Die Bauarbeiten am 25 Millionen teuren Erweiterungsbau Reha Ost ruhen derzeit. Der Grund: Es ist zu kalt, um zu betonieren. Jedoch geht Matthias Mühlheim, administrativer Direktor der Reha Rheinfelden, nicht davon aus, dass es durch die harsche Witterung zu einer Verzögerung der Fertigstellung kommt, denn: «Solche Unterbrüche können voraussichtlich durch Optimierungen des Bauprozesses kompensiert werden», sagt er.

Werden also Bauunterbrüche im Winter in der Terminplanung berücksichtigt? «Nein, nur höchst selten», sagt Marco Bieri, Geschäftsführer der Obrist Bauunternehmung AG, und schiebt nach, dass die Auftraggeber jedoch meistens Verständnis für die Frost-Unterbrüche zeigen.

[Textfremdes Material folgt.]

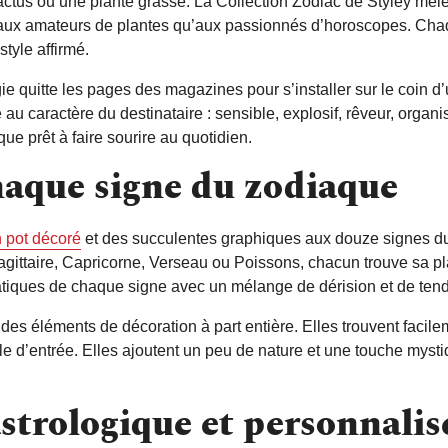
cactus ou une plante grasse. La Collection Zodiac de Styley mêl
t aux amateurs de plantes qu’aux passionnés d’horoscopes. Ch
tyle affirmé.
ogie quitte les pages des magazines pour s’installer sur le coin 
 au caractère du destinataire : sensible, explosif, rêveur, organi
que prêt à faire sourire au quotidien.
haque signe du zodiaque
n pot décoré
et des succulentes graphiques aux douze signes d
agittaire, Capricorne, Verseau ou Poissons, chacun trouve sa p
ématiques de chaque signe avec un mélange de dérision et de ten
es éléments de décoration à part entière. Elles trouvent facile
 d’entrée. Elles ajoutent un peu de nature et une touche mysti
strologique et personnalis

Dieses Verständnis ist auch bei vielen Bauten der Obrist AG nötig, denn: «Zu 70 Prozent wurden die Bauarbeiten eingestellt. Es kommt zu einer zeitlichen Verzögerung hinsichtlich der Ursprungsplanung», sagt Bieri.

Im Gegensatz zu den meisten Rohbauarbeiten werden Aus-, Umbau- sowie Ausschalarbeiten ausgeführt. Jedoch verlängern sich bei Frost die Ausschalzeiten und Isolationsarbeiten. Daneben beeinflussen Frostschutzmassnahmen wie Abdecken, Schneeschaufeln und Enteisen die Produktivität und «werden zum grössten Teil nicht vergütet», schiebt Bieri nach.

Hitze ist schlimmer als Kälte

Die Leistung der Arbeiter, die auch bei frostigen Temperaturen auf die Baustelle müssen, wird kaum beeinflusst: «Nasskaltes Herbstwetter und heisse Sommertage setzen den Arbeiter meist mehr zu.

Demgegenüber kann man sich an trockenen Frosttagen warm anziehen. Zudem tragen ein morgendliches Warm-up und warme Getränke dazu bei, die Leistung aufrecht zu erhalten», sagt Bieri.

Mitarbeiter, die aufgrund der Kälte nicht draussen arbeiten können, bleiben bei vollem Lohn auf Abruf zu Hause und bauen Überstunden aus dem Vorjahr ab. Zusätzlich hat das Unternehmen eine Kompensationswoche von Januar bis März eingeplant.

«Wenn aufgrund der Frostperiode länger nicht gearbeitet werden kann, dann melden wir Schlechtwetter bei der Arbeitslosenversicherung an», sagt Bieri.

Dies sei aber aus mehreren Gründen für keinen vorteilhaft: «Erstens steigt der administrative Aufwand. Zweitens müssen wir als Unternehmen drei Kulanztage pro Monat selbst tragen und drittens beträgt die Lohnausfallvergütung für Mitarbeiter lediglich 70 Prozent», erklärt er.